Digital media may have grown from basically zero to 8 to 15 percent of total revenue for most magazine publishers in recent years but the gulf between online staffers and traditional employees (particularly the executive level) remains large.
Below are five verbatims from a mix of e-media strategists, developers, project managers and digital marketers on what they would love for the rest of their colleagues to realize.
1. "Instead of designing a site around editorial or spending days fretting over what color to make a link, actually think about a business model. Too many times we are tasked with a huge design and programming effort only to have someone say, ‘Oh, we'll just sell ads on it.' And then they don't. There's money to be made online, but you actually need a product to sell."
2. "All the higher-ups are publishing people. You need C-level people who understand the technology and what it takes to market a successful web business. When they do hire someone with a digital background, it's almost never someone with any practical development or business experience.
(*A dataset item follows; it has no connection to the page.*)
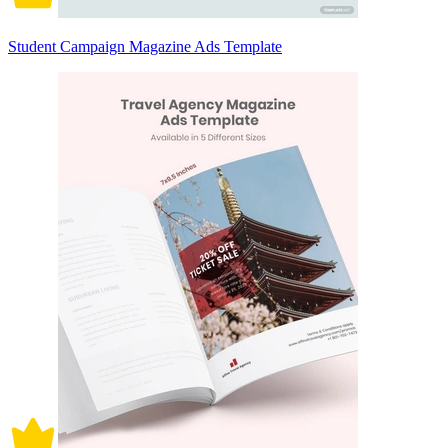
Student Campaign Magazine Ads Template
They prefer the types that like to sit around all day with overpriced agencies fantasizing about ‘user experience.'"
3. "Trust our advice. We're always happy to explain if you're willing to learn. Publishing people say they want to understand digital, but in practice they are stuck in their old ways, and keep going back to what they know."
4. "Don't launch a Web product without a serious marketing plan to drive traffic. And no, a few e-mails to our existing customer base and two Google ads don't cut it."
5. "I'm not in IT. I'm not here to fix your printer."